Deterministic Cauchy problem: $$(1) \hspace{1cm} \begin{cases} u_t+f(u)_x=0 \\[2ex] u(x,0)=u_0 (x) \end{cases} $$

Stochastic Cauchy problem: $$(2) \hspace{1cm} \begin{cases} u_t+f(u)_x=\lambda \cdot g(u)W(t) \\[2ex] u(x,0)=u_0 (x) \end{cases} $$

Here u $\in \mathbb{R}^n$, W(t) is a stochastic process such as white noise (but it could be any other), $\lambda$ is a constant parameter and $u_0 (x)$ is initial data.

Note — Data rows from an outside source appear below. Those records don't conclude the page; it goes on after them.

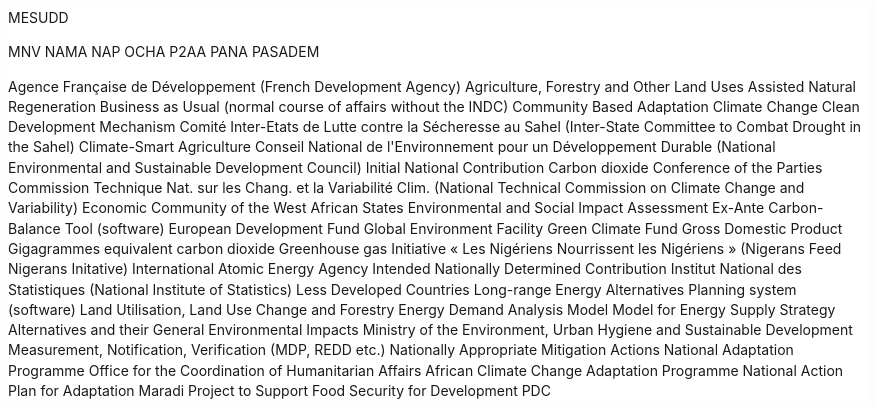 MESUDD 

MNV 
NAMA 
NAP 
OCHA 
P2AA 
PANA 
PASADEM 

Agence  Française  de  Développement  (French  Development 
Agency) 
Agriculture, Forestry and Other Land Uses 
Assisted Natural Regeneration 
Business as Usual (normal course of affairs without the INDC) 
Community Based Adaptation 
Climate Change 
Clean Development Mechanism 
Comité  Inter-Etats  de  Lutte  contre  la  Sécheresse  au  Sahel 
(Inter-State Committee to Combat Drought in the Sahel) 
Climate-Smart Agriculture 
Conseil  National  de  l'Environnement  pour  un  Développement 
Durable  (National  Environmental  and  Sustainable  Development 
Council) 
Initial National Contribution 
Carbon dioxide 
Conference of the Parties 
Commission Technique Nat. sur les Chang. et la Variabilité Clim. 
(National  Technical  Commission  on  Climate  Change  and 
Variability) 
Economic Community of the West African States 
Environmental and Social Impact Assessment 
Ex-Ante Carbon-Balance Tool (software) 
European Development Fund 
Global Environment Facility 
Green Climate Fund 
Gross Domestic Product 
Gigagrammes equivalent carbon dioxide 
Greenhouse gas 
Initiative  « Les  Nigériens  Nourrissent  les  Nigériens »  (Nigerans 
Feed Nigerans Initative) 
International Atomic Energy Agency 
Intended Nationally Determined Contribution 
Institut National des Statistiques (National Institute of Statistics) 
Less Developed Countries 
Long-range Energy Alternatives Planning system (software) 
Land Utilisation, Land Use Change and Forestry 
Energy Demand Analysis Model 
Model for Energy Supply Strategy Alternatives and their General 
Environmental Impacts 
Ministry  of  the  Environment,  Urban  Hygiene  and  Sustainable 
Development 
Measurement, Notification, Verification (MDP, REDD etc.) 
Nationally Appropriate Mitigation Actions 
National Adaptation Programme 
Office for the Coordination of Humanitarian Affairs 
African Climate Change Adaptation Programme 
National Action Plan for Adaptation 
Maradi Project to Support Food Security for Development 
PDC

My question is: When $\lambda\rightarrow 0$, does solution of (2) always converge to the solution of (1)? Intuitively to me that makes sense but showing that analytically looks quit hard. In stochastic problems we work on a given probability space so maybe the convergence is in distribution (or some other kind other than pointwise/almost sure convergence)? Also if we think of the problem (2) as the approximation problem for a problem (1), we would need some compactness in order to let $\lambda\rightarrow 0$. But showing that compactness looks very complicated.

If anyone could suggest me some references in the literature connected with this two questions that would be great. And if somone knows the answer and writes it down, that would be pretty good too.